In Wisconsin, where the Republican legislature passed numerous voting restrictions, two federal courts have struck down portions of both an onerous ID law and other restrictions, including limits upon in-person absentee voting that the court found illegally discriminated against African-Americans in Milwaukee.

A panel of the entire Fifth Circuit in Texas — widely considered the most conservative federal court in the country — not only threw out the state’s highly restrictive ID law base upon its discriminatory impact, but also found evidence of deliberate discrimination by Republican legislators against Hispanic and African-American voters. The finding leaves open the possibility that Texas will eventually be ruled “bailed in” to preclearance requirements under Section 5 of the VRA.

Section 2 of the VRA prohibits voting practices and procedures that are racially discriminatory, and importantly, that the “totality of the circumstance” in local elections had the result of denying minority voters“an equal opportunity to participate in the political process.” The 14th Amendment guarantees every American “equal protection” of the laws.

Federal courts are now consistently finding that the voting laws pushed by conservatives are neatly tailored to deny voters of color equal opportunity and protection. This is what sanctioned racial discrimination looks like in the 21st century.

What are the broader implications of these rulings?

These rulings are clear evidence and precedent that the courts and judges of both parties will robustly enforce Section 2 of the VRA and 14th Amendment protections. Many additional restrictions on voting in the 17 states that have enacted suppression laws since the Shelby decision in 2013 must also be challenged.

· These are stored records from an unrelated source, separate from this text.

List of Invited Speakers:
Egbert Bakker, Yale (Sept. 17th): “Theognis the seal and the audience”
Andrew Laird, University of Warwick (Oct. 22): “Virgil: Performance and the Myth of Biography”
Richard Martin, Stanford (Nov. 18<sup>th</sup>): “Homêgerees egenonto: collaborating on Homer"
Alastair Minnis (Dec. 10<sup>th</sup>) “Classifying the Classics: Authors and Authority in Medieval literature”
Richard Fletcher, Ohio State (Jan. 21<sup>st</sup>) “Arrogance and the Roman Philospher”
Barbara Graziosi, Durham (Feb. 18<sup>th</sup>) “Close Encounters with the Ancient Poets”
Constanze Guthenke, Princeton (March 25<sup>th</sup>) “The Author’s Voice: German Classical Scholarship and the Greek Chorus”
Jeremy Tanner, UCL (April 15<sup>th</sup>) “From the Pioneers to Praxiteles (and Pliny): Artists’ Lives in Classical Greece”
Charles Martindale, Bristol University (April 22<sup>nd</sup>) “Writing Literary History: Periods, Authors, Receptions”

Additionally, the full Voting Rights Act must be not only restored, but expanded. The Court’s conservatives invalidated Section 5, allowing states to amend voting laws without federal over sight. The attacks on minority voting rights outside of Section 5 jurisdictions — states such as Michigan, Ohio, Pennsylvania and Wisconsin — show the need for a far more robust framework to ensure changes to voting expand, and not restrict, access to voting for minorities.

The invalidation of Section 5 in covered jurisdictions and the adoption of restrictive laws in other states also meant that voters had to bear the burden of filing and finding lawsuits to protect their basic voting rights. A renewed and strengthened Voting Rights Act would return the burden to states to prove that new laws do not violate citizens’ rights before they can be enforced.

It’s time to end the war on voting. Several states are taking the lead by expanding, not restricting, access to voting. The Brennan Center reports that, over the last two years more states have passed laws to make voting more accessible than to restrict voting. These efforts include passage of universal voter registration, online registration, and expansion of early voting procedures. Importantly, these laws are being passed both in blue states like Oregon and Illinois and red states like Utah and West Virginia.

To end the war on voting, the Republican Party must concede defeat — for its own good and the country’s. In a rapidly changing nation, it’s vital for American democracy that both parties actively compete for the votes of people of color. The GOP will never return to its roots as the Party of Lincoln or truly compete for non-white voters if its leadership continues these schemes to deny people of color their right to vote instead of simply trying to win their votes. Isn’t that how a democracy is supposed to work?